[The problem]: I'd like the full listing transcribed exactly, with no images included.

[Given material]:
----
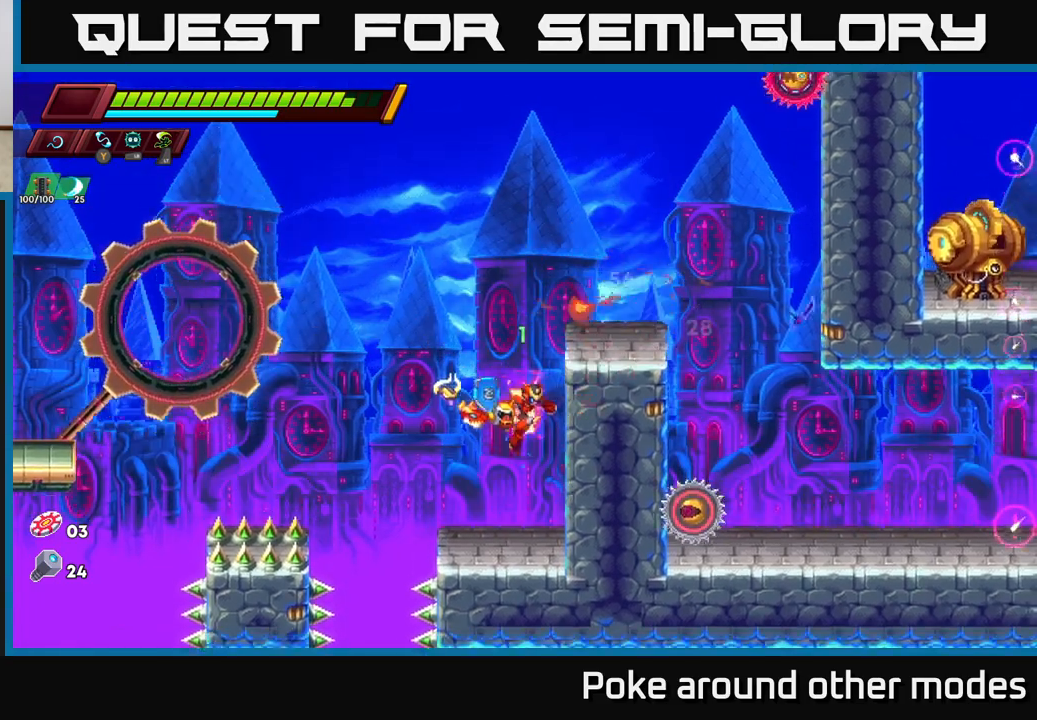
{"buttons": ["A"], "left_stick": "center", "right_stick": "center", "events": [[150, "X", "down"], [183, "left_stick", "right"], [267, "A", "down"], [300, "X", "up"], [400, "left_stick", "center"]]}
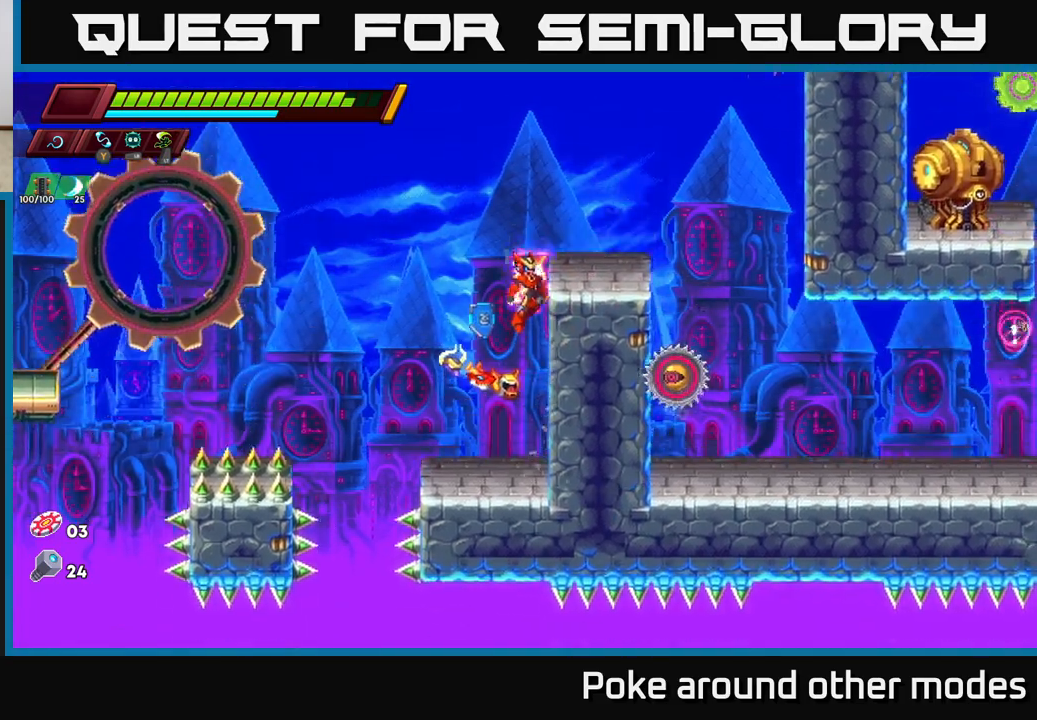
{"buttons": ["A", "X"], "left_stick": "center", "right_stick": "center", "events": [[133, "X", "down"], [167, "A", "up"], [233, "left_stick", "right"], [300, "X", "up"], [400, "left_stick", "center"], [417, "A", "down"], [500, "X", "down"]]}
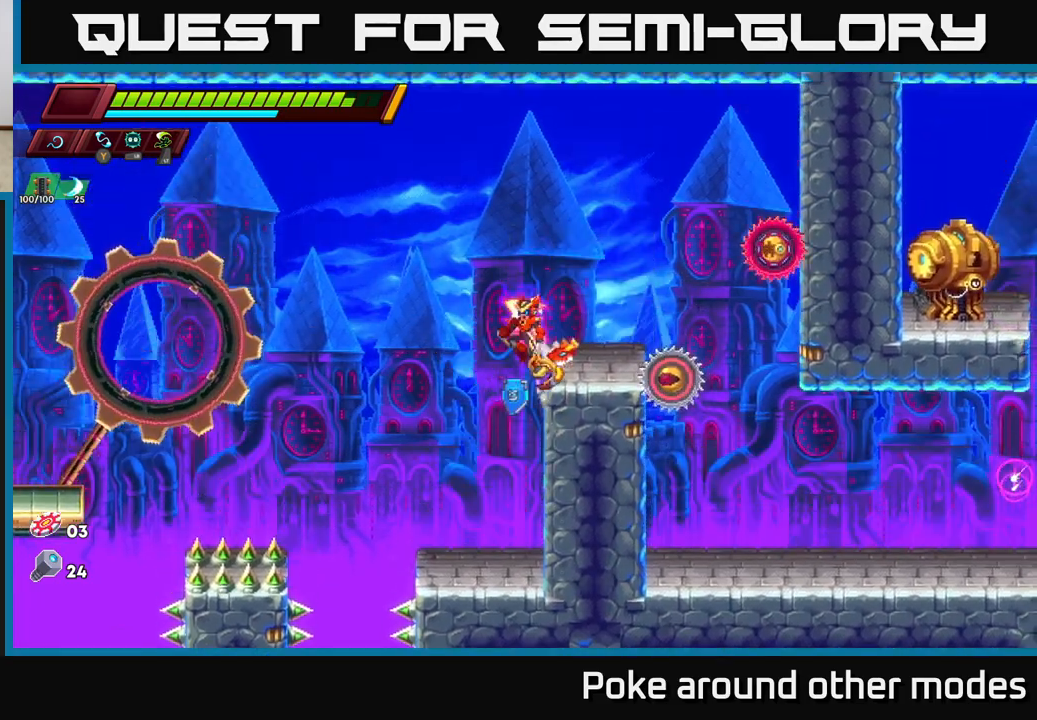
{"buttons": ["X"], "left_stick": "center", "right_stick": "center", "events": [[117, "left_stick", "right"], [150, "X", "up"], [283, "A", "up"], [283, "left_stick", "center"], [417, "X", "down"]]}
----
[Response]:
{"buttons": ["A"], "left_stick": "center", "right_stick": "center", "events": [[150, "X", "down"], [183, "left_stick", "right"], [267, "A", "down"], [300, "X", "up"], [400, "left_stick", "center"]]}
{"buttons": ["A", "X"], "left_stick": "center", "right_stick": "center", "events": [[133, "X", "down"], [167, "A", "up"], [233, "left_stick", "right"], [300, "X", "up"], [400, "left_stick", "center"], [417, "A", "down"], [500, "X", "down"]]}
{"buttons": ["X"], "left_stick": "center", "right_stick": "center", "events": [[117, "left_stick", "right"], [150, "X", "up"], [283, "A", "up"], [283, "left_stick", "center"], [417, "X", "down"]]}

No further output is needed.